Я не знал, что на это ответить кроме «Спасибо!». Отец Сэм посмотрел на меня поверх очков. Он напоминал старого строгого учителя, и я не был уверен, что он согласен с мнением жены. Он просто молча кивнул головой и сказал, что пойдет посмотрит, как там машина, а когда он ушел, его жена сказала:

– Не обращайте на него внимания, Эллиот. Он всегда такой с новыми людьми. Стесняется. Он скоро привыкнет к вам, вот увидите.

Сэм выделили отдельную палату с видом на небольшой палисадник, деревья и холмы вдалеке, и через пару дней она попросила, чтобы я принес ей альбом для рисования и мелки, и начала рисовать пейзажи. Поля, на которых пасутся овцы. Деревья с листьями и без листьев. Волны, накатывающие на берег, аккуратные фермы на холме. Одну картинку со стадом коров на заливном лугу Сэм подарила мне.

– Я повешу ее на стену, – сказал я.

Я приклеил ее скотчем прямо над своей кроватью, посмотрел на нее и увидел себя в сапогах посреди луга, увидел птиц, с криком разрезающих воздух над моей головой. Я услышал музыку, звуки рояля – тихие и осторожные, словно их играл кто-то понимающий. Играл, опускаясь в печальные ноты, наклоняясь вслед за звуками. И замирал в ожидании, точно жених у простого алтаря.

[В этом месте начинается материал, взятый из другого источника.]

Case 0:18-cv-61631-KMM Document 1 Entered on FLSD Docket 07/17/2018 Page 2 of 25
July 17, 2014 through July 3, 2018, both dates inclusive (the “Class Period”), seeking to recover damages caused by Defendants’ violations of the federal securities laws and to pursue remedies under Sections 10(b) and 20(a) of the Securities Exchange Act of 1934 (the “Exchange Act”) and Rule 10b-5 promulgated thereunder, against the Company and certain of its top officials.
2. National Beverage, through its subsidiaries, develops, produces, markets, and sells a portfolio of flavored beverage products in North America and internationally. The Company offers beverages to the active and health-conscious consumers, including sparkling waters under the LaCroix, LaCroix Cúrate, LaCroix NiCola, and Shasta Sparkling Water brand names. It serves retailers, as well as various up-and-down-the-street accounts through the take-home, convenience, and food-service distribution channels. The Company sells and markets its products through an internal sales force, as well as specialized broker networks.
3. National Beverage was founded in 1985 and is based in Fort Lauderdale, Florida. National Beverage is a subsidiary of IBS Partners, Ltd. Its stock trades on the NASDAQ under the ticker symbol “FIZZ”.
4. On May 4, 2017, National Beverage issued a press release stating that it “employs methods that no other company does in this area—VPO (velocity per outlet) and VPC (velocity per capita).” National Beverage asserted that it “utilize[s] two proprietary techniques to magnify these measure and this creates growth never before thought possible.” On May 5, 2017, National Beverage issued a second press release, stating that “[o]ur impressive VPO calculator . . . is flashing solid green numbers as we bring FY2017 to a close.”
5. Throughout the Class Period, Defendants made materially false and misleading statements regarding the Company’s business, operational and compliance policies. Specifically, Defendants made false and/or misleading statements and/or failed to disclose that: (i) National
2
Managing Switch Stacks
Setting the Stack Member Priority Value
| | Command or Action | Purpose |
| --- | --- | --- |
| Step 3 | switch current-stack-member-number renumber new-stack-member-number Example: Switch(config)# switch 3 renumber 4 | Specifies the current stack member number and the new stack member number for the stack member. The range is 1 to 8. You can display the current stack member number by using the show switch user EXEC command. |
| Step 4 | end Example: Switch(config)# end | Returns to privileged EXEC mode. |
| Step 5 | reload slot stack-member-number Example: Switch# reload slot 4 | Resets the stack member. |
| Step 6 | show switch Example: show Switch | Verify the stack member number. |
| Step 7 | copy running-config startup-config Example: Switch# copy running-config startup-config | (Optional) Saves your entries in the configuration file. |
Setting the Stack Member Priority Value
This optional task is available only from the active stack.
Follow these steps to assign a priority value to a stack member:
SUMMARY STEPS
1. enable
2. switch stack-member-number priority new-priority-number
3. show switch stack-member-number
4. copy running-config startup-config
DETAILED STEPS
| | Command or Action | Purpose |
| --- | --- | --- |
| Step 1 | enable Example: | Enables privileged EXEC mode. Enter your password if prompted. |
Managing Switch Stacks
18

А когда я не сидел возле Сэм и не вглядывался в ее картину, отец брал меня на работу с собой. Однажды я попытался объяснить ему, что устал, но он строго прикрикнул на меня – нечего мне сидеть дома и страдать тоску! Так что пришлось мне ехать с ним и делать то, что он мне велел, как и положено хорошему сыну. Он тогда работал в Батеолтоне, в огромном старинном доме с полуразвалившимся теннисным кортом, дырявым парником и заросшим сорняками огородом. В доме жили две сестры, они унаследовали этот дом от своего отца. Они надевали на прогулку бриджи, твидовые полупальто и повязывали на голову шарфы. Одна из сестер занимала во время войны какой-то важный пост, другая была скульптором. Они ревниво охраняли свой мир от посторонних глаз и только холодно кивнули мне, прежде чем объяснить отцу его задание: накопать картошки, убрать во дворе и подстричь тянущиеся вдоль дорожки кусты. Я уселся в тени на перевернутый ящик и стал смотреть, как отец копает картошку.

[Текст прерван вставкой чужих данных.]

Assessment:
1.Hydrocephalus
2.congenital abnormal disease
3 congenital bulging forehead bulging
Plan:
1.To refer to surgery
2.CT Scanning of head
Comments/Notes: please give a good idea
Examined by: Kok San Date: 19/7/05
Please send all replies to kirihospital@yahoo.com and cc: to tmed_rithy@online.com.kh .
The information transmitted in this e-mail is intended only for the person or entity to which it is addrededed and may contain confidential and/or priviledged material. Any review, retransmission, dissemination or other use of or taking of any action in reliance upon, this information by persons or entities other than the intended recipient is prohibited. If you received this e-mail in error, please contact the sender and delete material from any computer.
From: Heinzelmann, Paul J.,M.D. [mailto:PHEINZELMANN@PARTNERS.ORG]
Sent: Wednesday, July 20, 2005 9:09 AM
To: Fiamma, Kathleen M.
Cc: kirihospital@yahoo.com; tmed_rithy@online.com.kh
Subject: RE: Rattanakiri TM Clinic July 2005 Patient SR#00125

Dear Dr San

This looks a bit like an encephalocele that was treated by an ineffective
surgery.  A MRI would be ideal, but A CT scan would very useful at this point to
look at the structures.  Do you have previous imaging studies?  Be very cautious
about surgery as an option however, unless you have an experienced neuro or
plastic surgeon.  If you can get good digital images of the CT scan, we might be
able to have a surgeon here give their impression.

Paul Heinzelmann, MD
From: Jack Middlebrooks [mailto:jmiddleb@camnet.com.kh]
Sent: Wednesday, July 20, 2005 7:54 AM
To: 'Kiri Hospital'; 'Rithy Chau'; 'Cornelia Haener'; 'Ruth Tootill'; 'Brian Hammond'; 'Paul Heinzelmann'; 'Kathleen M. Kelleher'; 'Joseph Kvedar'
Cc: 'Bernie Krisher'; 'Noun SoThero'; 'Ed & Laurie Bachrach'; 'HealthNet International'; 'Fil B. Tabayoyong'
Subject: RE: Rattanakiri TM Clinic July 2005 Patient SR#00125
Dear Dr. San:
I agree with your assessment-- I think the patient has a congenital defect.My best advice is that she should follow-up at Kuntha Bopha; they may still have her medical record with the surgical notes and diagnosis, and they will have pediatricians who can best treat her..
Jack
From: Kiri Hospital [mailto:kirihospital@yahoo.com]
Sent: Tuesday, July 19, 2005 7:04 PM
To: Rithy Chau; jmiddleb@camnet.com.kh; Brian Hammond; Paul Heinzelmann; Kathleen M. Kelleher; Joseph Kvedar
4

Я и раньше не наблюдал за его работой, а уж в течение нескольких часов так точно никогда. Он работал медленно, методично окапывая увядшие стебли, вытряхивая на поверхность земли коричневые клубни. Клубни он брал осторожно, как будто они могли разбиться, счищал с них землю и складывал в корзинку. Отец выглядел как часть пейзажа, как еще одно дерево в этом саду. Пару раз он потянулся, чтобы размяться, потер спину, затем снова вернулся к работе. Он не просил меня помочь – казалось, ему вполне достаточно того, что я сижу рядом. Мой добрый, выдубленный ветром и солнцем отец. Я знаю, он тревожился обо мне, но работа помогала ему превратить эту тревогу во что-то хорошее. Он тоже обладал силой и магией – не такой, как мама, но все равно ощутимой, реальной и зримой. Через пару часов отец закончил копать, присел на ящик рядом со мной и налил нам из термоса по стаканчику чая.

– Да, сынок, когда я был молод, все было по-другому. Никогда у меня не было твоих проблем.

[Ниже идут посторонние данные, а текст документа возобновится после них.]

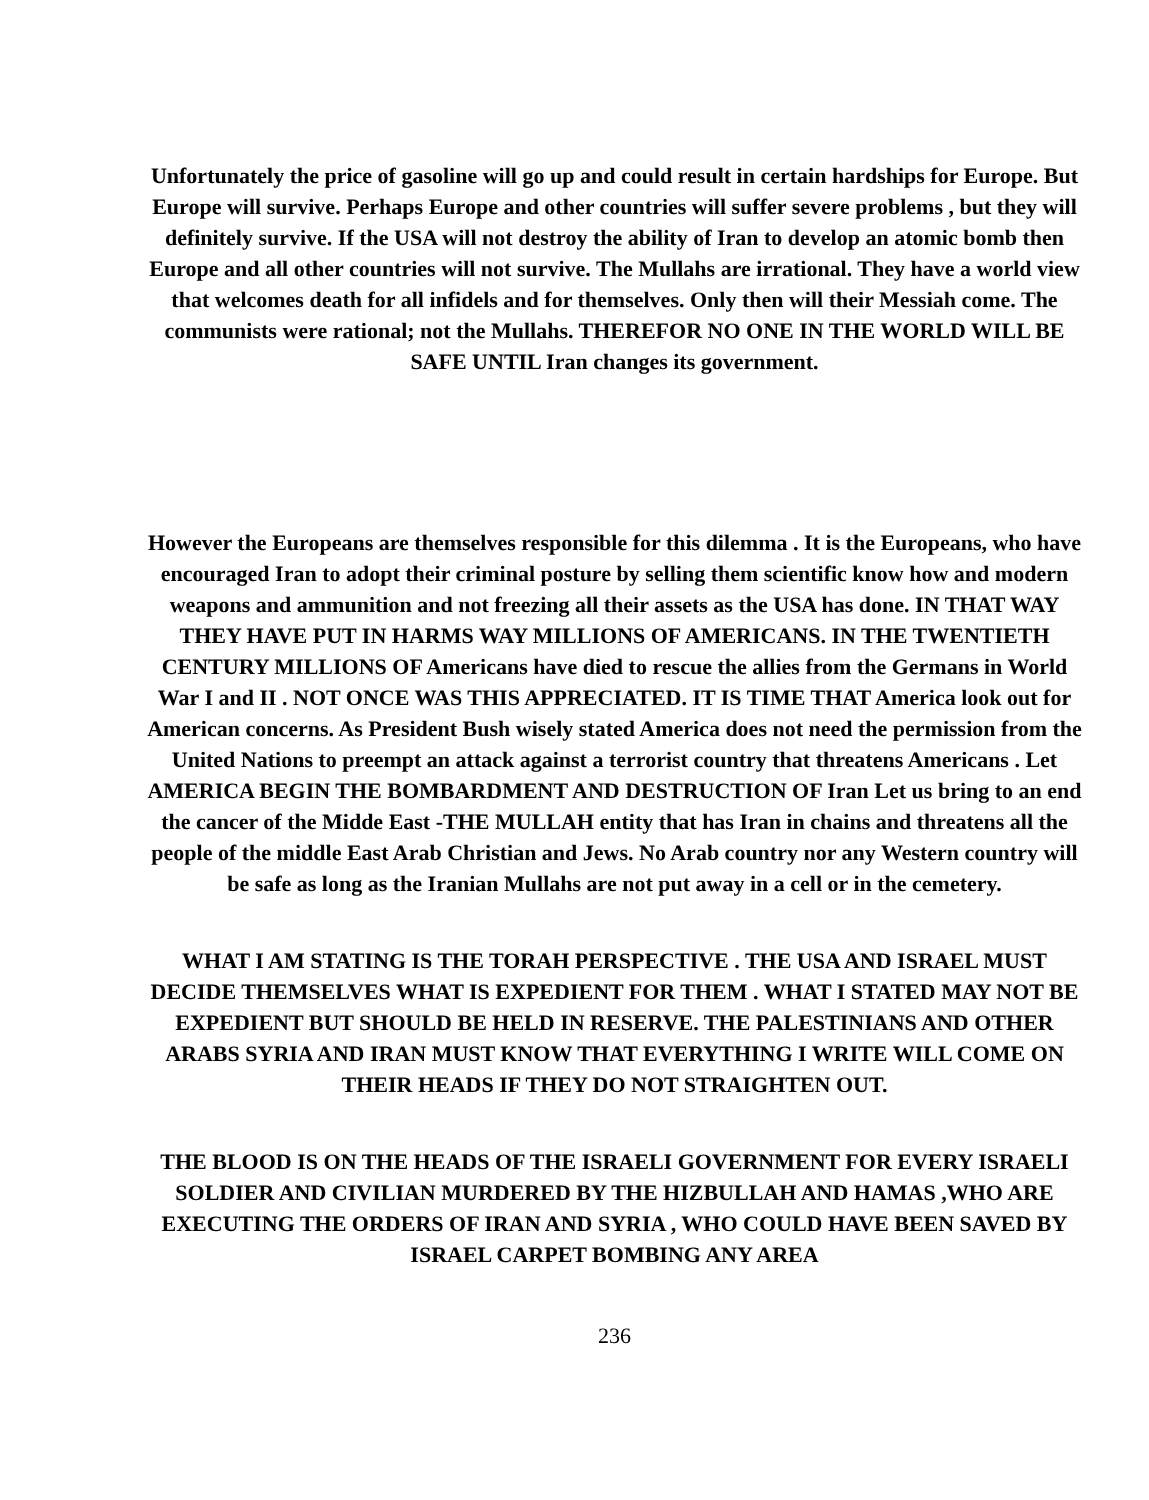Unfortunately the price of gasoline will go up and could result in certain hardships for Europe. But Europe will survive. Perhaps Europe and other countries will suffer severe problems , but they will definitely survive. If the USA will not destroy the ability of Iran to develop an atomic bomb then Europe and all other countries will not survive. The Mullahs are irrational. They have a world view that welcomes death for all infidels and for themselves. Only then will their Messiah come. The communists were rational; not the Mullahs. THEREFOR NO ONE IN THE WORLD WILL BE SAFE UNTIL Iran changes its government.
However the Europeans are themselves responsible for this dilemma . It is the Europeans, who have encouraged Iran to adopt their criminal posture by selling them scientific know how and modern weapons and ammunition and not freezing all their assets as the USA has done. IN THAT WAY THEY HAVE PUT IN HARMS WAY MILLIONS OF AMERICANS. IN THE TWENTIETH CENTURY MILLIONS OF Americans have died to rescue the allies from the Germans in World War I and II . NOT ONCE WAS THIS APPRECIATED. IT IS TIME THAT America look out for American concerns. As President Bush wisely stated America does not need the permission from the United Nations to preempt an attack against a terrorist country that threatens Americans . Let AMERICA BEGIN THE BOMBARDMENT AND DESTRUCTION OF Iran Let us bring to an end the cancer of the Midde East -THE MULLAH entity that has Iran in chains and threatens all the people of the middle East Arab Christian and Jews. No Arab country nor any Western country will be safe as long as the Iranian Mullahs are not put away in a cell or in the cemetery.
WHAT I AM STATING IS THE TORAH PERSPECTIVE . THE USA AND ISRAEL MUST DECIDE THEMSELVES WHAT IS EXPEDIENT FOR THEM . WHAT I STATED MAY NOT BE EXPEDIENT BUT SHOULD BE HELD IN RESERVE. THE PALESTINIANS AND OTHER ARABS SYRIA AND IRAN MUST KNOW THAT EVERYTHING I WRITE WILL COME ON THEIR HEADS IF THEY DO NOT STRAIGHTEN OUT.
THE BLOOD IS ON THE HEADS OF THE ISRAELI GOVERNMENT FOR EVERY ISRAELI SOLDIER AND CIVILIAN MURDERED BY THE HIZBULLAH AND HAMAS ,WHO ARE EXECUTING THE ORDERS OF IRAN AND SYRIA , WHO COULD HAVE BEEN SAVED BY ISRAEL CARPET BOMBING ANY AREA
236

– Я вообще не знаю никого, у кого были бы мои проблемы.

– И я не знаю.

Чай был тепловатый, слабый и отдавал железом, я с трудом тянул его, ожидая, что отец скажет мне еще что-нибудь. Но он только вздохнул и покачал головой.

Тогда я сказал ему тихо:

– Папа.

– Что, сынок?

– Прости меня.

– Ну ладно, чего там, – пробормотал он смущенно, – не надо ничего говорить. Только пообещай мне одну вещь.

– Какую?

– В следующий раз, когда заметишь, что к тебе приближается неприятность, перейди на другую сторону улицы.

Я рассмеялся:

– Хочешь, я поклянусь тебе в этом?

– Нет, – сказал отец, – твоего обещания мне вполне достаточно. – Он улыбнулся, потрепал меня по плечу и откинулся на теплую изгородь, подставив лицо солнцу.